The economic analysis is simple; the extra renminbi mean more cash to spend on non-essential goods and services. This includes furniture, real estate, vehicles, and travel. The mobile phone market is staggering at nearly 900 million users, which I discussed in “China’s Mobile Sector Still Sizzling.”
An area in China that I continue to believe has tremendous long-term potential is the auto sector, but the short term will pose hurdles.
I have been a big supporter of the Chinese auto sector, but sales have been slowing as the government eliminated credits for fuel-efficient cars in 2011 and, in trying to ease the traffic congestion on Chinese highways, set a quota on vehicles sold.
The slowing is quite evident.
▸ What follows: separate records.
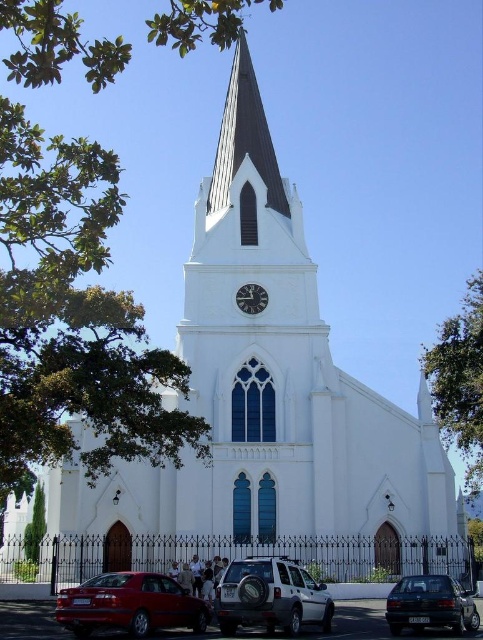
Question: Does silver metallic suv at center lie in front of dark gray metallic sedan at lower right?

Choices:
 (A) yes
 (B) no

Answer: (A)

Question: Which point is closer to the camera?

Choices:
 (A) silver metallic suv at center
 (B) dark gray metallic sedan at lower right
 (C) shiny red sedan at lower left
 (D) metallic clock face at center

Answer: (A)

Question: Among these objects, which one is nearest to the camera?

Choices:
 (A) silver metallic suv at center
 (B) shiny red sedan at lower left

Answer: (A)

Question: Is the position of dark gray metallic sedan at lower right less distant than that of metallic clock face at center?

Choices:
 (A) yes
 (B) no

Answer: (A)

Question: Where is shiny red sedan at lower left located in relation to shiny black spire at center in the image?

Choices:
 (A) below
 (B) above

Answer: (A)

Question: Which of these objects is positioned farthest from the metallic clock face at center?

Choices:
 (A) dark gray metallic sedan at lower right
 (B) silver metallic suv at center
 (C) shiny black spire at center
 (D) shiny red sedan at lower left

Answer: (A)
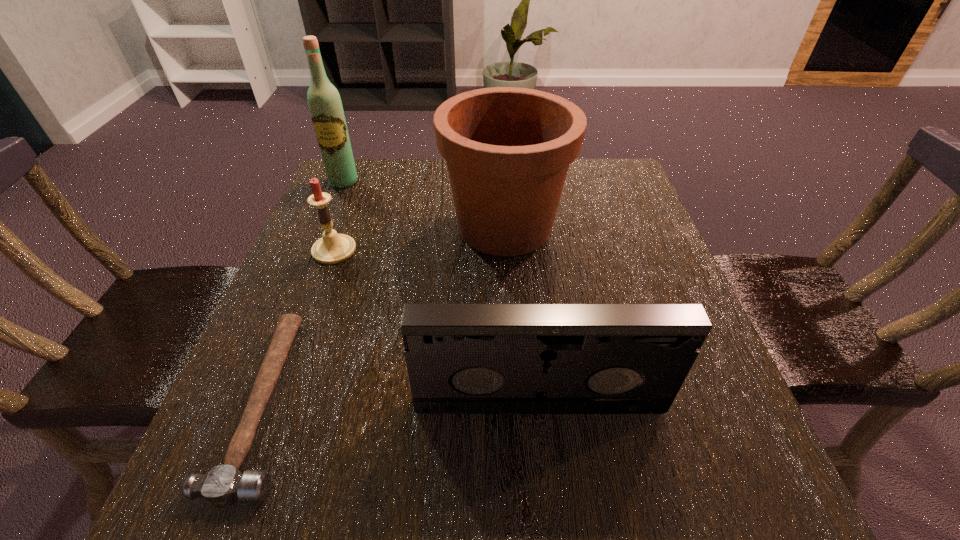
The width and height of the screenshot is (960, 540). I want to click on vacant position at the far edge of the desktop, so click(439, 197).

Locate an element on the screen. The image size is (960, 540). free region at the near edge of the desktop is located at coordinates (494, 487).

This screenshot has height=540, width=960. What are the coordinates of `free region at the left edge of the desktop` in the screenshot? It's located at (317, 230).

In the image, there is a desktop. At what (x,y) coordinates should I click in order to perform the action: click on blank space at the right edge. Please return your answer as a coordinate pair (x, y). The image size is (960, 540). Looking at the image, I should click on (664, 284).

I want to click on vacant space at the far right corner, so click(591, 175).

Image resolution: width=960 pixels, height=540 pixels. I want to click on vacant space that's between the wine bottle and the flowerpot, so click(x=424, y=204).

Locate an element on the screen. The width and height of the screenshot is (960, 540). empty location between the second tallest object and the candle is located at coordinates (420, 239).

At what (x,y) coordinates should I click in order to perform the action: click on free area in between the farthest object and the fourth tallest object. Please return your answer as a coordinate pair (x, y). This screenshot has width=960, height=540. Looking at the image, I should click on (339, 216).

I want to click on blank region between the shortest object and the tallest object, so click(305, 292).

Identify the location of empty space that is in between the candle and the farthest object. (339, 216).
In the first quarter of 2012, auto sales fell 1.2% in China. In the 11 months to November 2011, auto sales increased a trepid 2.6% year-over-year to 16.8 million units, down from a staggering 30.0% and 50.0% growth in 2010 and 2009, respectively, according to the China Association of Automobile Manufacturers (CAAM). The growth in 2011 is the lowest since 1999 and clearly poses issues for carmakers.
Yet there are some positives for the foreign carmakers operating in China. Sales of foreign vehicles continue to top the charts, while the domestic brands fell 2.3% for the first 11 months of 2011, representing only around 33.0% of total sales in the period.
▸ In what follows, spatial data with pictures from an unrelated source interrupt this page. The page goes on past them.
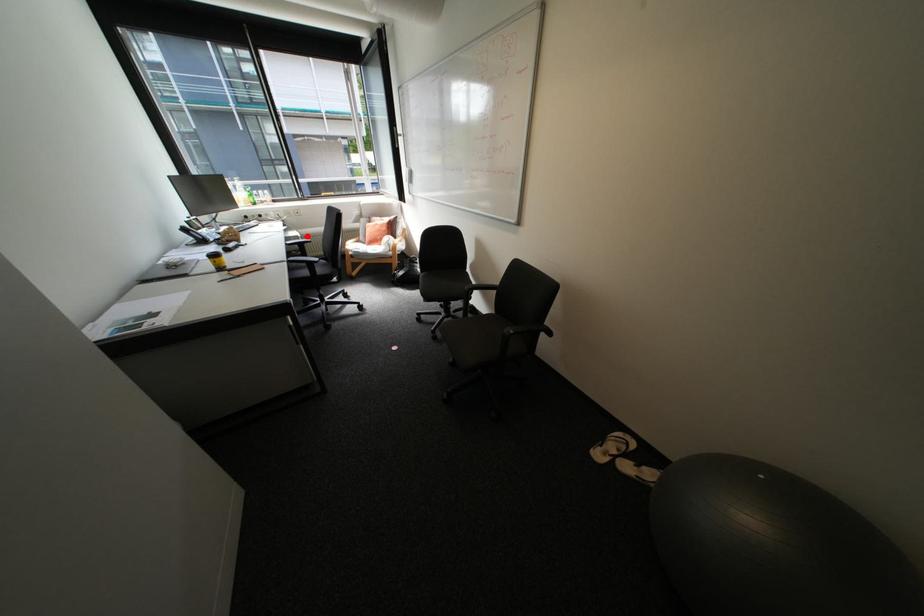
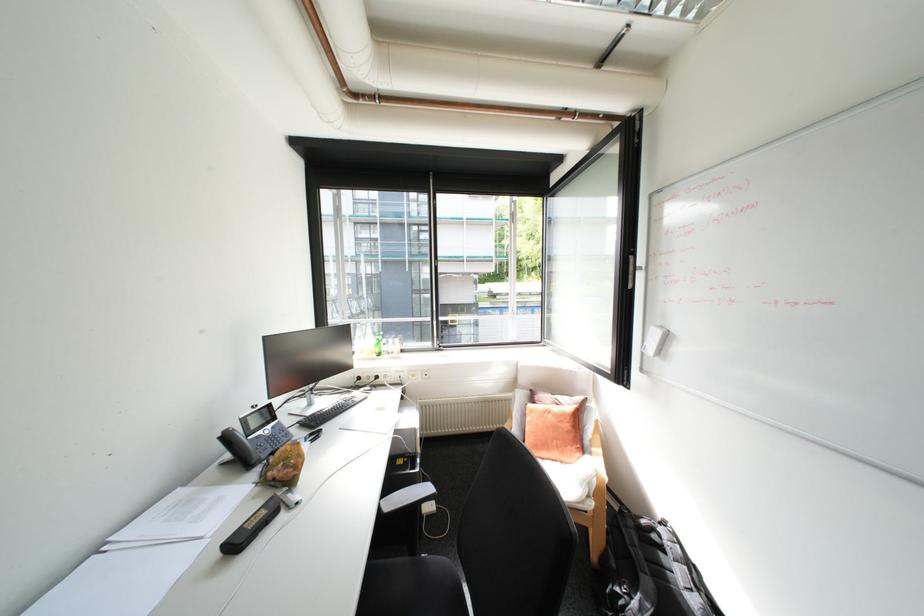
Where in the second image is the point corresponding to the highlighted location from the first image?

(424, 429)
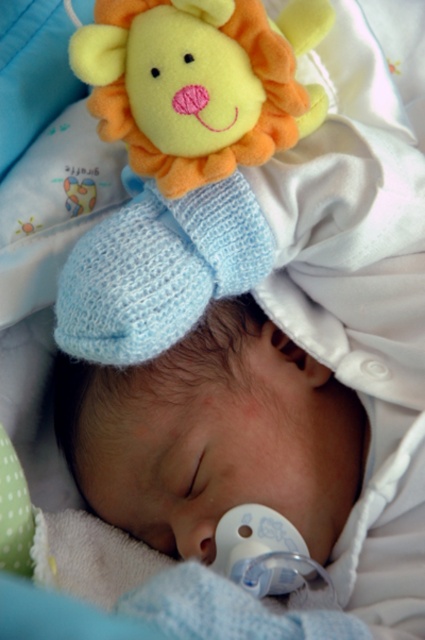
Can you confirm if soft yellow plush lion at upper center is taller than white smooth pacifier at center?

Indeed, soft yellow plush lion at upper center has a greater height compared to white smooth pacifier at center.

You are a GUI agent. You are given a task and a screenshot of the screen. Output one action in this format:
    pyautogui.click(x=<x>, y=<y>)
    Task: Click on the soft yellow plush lion at upper center
    
    Given the screenshot: What is the action you would take?
    pyautogui.click(x=183, y=161)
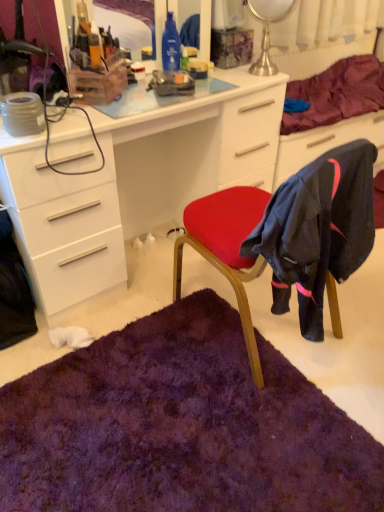
Question: From the image's perspective, is purple soft fabric at upper right beneath purple shaggy rug at lower center?

Choices:
 (A) yes
 (B) no

Answer: (B)

Question: Considering the relative sizes of purple soft fabric at upper right and purple shaggy rug at lower center in the image provided, is purple soft fabric at upper right taller than purple shaggy rug at lower center?

Choices:
 (A) yes
 (B) no

Answer: (A)

Question: Considering the relative sizes of purple soft fabric at upper right and purple shaggy rug at lower center in the image provided, is purple soft fabric at upper right thinner than purple shaggy rug at lower center?

Choices:
 (A) no
 (B) yes

Answer: (B)

Question: Is purple soft fabric at upper right at the left side of purple shaggy rug at lower center?

Choices:
 (A) yes
 (B) no

Answer: (B)

Question: From a real-world perspective, is purple soft fabric at upper right on top of purple shaggy rug at lower center?

Choices:
 (A) no
 (B) yes

Answer: (B)

Question: From a real-world perspective, relative to purple shaggy rug at lower center, is clear plastic organizer at upper center vertically above or below?

Choices:
 (A) above
 (B) below

Answer: (A)

Question: Would you say clear plastic organizer at upper center is to the left or to the right of purple shaggy rug at lower center in the picture?

Choices:
 (A) left
 (B) right

Answer: (A)

Question: Do you think clear plastic organizer at upper center is within purple shaggy rug at lower center, or outside of it?

Choices:
 (A) inside
 (B) outside

Answer: (B)

Question: Considering the positions of clear plastic organizer at upper center and purple shaggy rug at lower center in the image, is clear plastic organizer at upper center bigger or smaller than purple shaggy rug at lower center?

Choices:
 (A) big
 (B) small

Answer: (B)

Question: Would you say purple shaggy rug at lower center is to the left or to the right of white glossy desk at center in the picture?

Choices:
 (A) right
 (B) left

Answer: (A)

Question: In the image, is purple shaggy rug at lower center positioned in front of or behind white glossy desk at center?

Choices:
 (A) behind
 (B) front

Answer: (B)

Question: Looking at the image, does purple shaggy rug at lower center seem bigger or smaller compared to white glossy desk at center?

Choices:
 (A) big
 (B) small

Answer: (B)

Question: From a real-world perspective, is purple shaggy rug at lower center above or below white glossy desk at center?

Choices:
 (A) below
 (B) above

Answer: (A)

Question: Is white glossy desk at center inside the boundaries of clear plastic organizer at upper center, or outside?

Choices:
 (A) inside
 (B) outside

Answer: (B)

Question: Is white glossy desk at center to the left or to the right of clear plastic organizer at upper center in the image?

Choices:
 (A) right
 (B) left

Answer: (A)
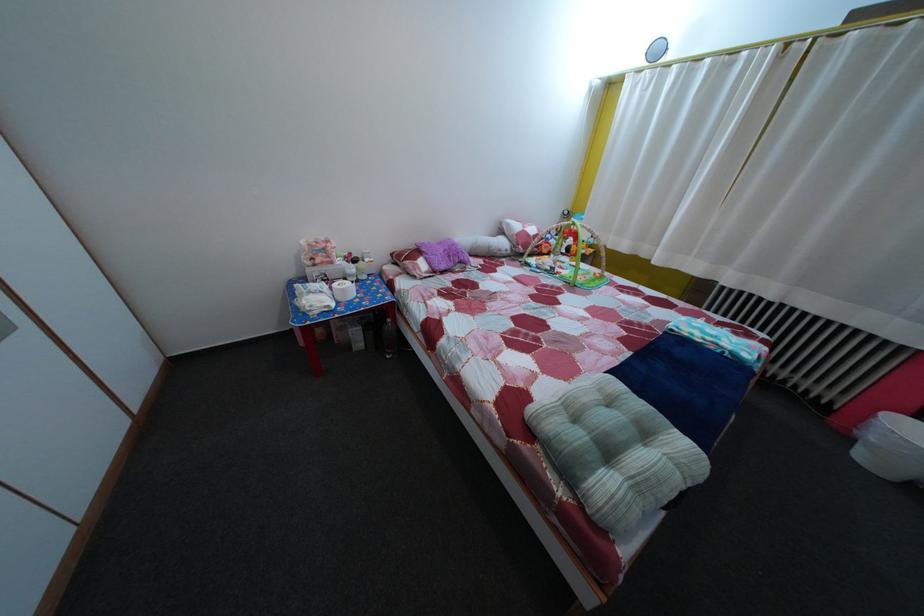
You don’t have to tell General Motors Company (NYSE/GM) to go to China and look for growth opportunities. The company has three of its vehicles on the top-10 list for best-selling cars in China, including the “Buick Excelle” as the top seller and the “Chevrolet Sail” in number two.
The other top 10 are all foreign carmakers with the exception of Chinese BYD Auto Co., with its “Great Wall Haval” in tenth position.
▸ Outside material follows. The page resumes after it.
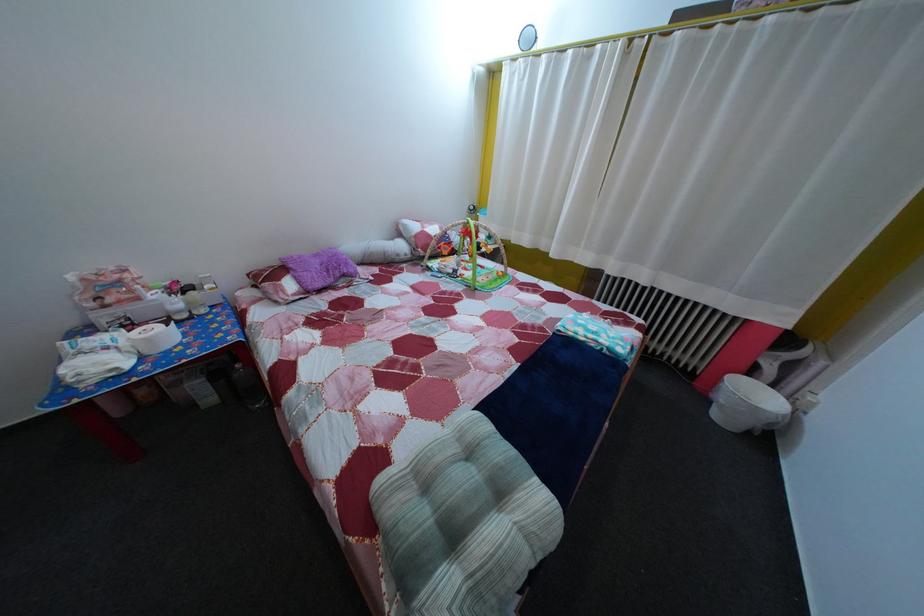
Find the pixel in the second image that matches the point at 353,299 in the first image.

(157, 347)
The world’s automakers know that to grow, you need to have a presence in China’s auto sector, whether in a venture with a Chinese company or as a standalone manufacturer of vehicles. The auto sector is currently in flux, but companies need to be there.
Foreign cars are viewed as top-quality products in China, which is not a surprise given the widely known quality issue of domestic Chinese vehicles.
Can you imagine GM is known as a quality brand in China?
As well, GM is the top auto seller in China. GM and its Chinese partners sold a record 2.5 million vehicles in 2011, well above its U.S. sales. The “Buick” brand was tops for GM at 645,537 vehicles, up 17.4% year-over-year. Its “Excelle” brand sold a record 253,514 units.
GM is focusing its growth in China as it feels the steady rise in the middle class will drive the demand for cars. The automaker announced plans to invest a minimum of $5.0 billion in China in an effort to reach a sales target of five million vehicles by 2015.
There is clearly some slowing in the Chinese auto market, but I view dips as an opportunity to buy for those with a longer-term view.
There are numerous ways to play the Chinese auto sector. You can buy an auto company with exposure to China, such as the major global automakers. Alternatively, you can buy Chinese auto-parts makers. Some Chinese auto plays to take a look at include China Automotive Systems, Inc. (NASDAQ/CAAS) and SORL Auto Parts, Inc. (NASDAQ/SORL).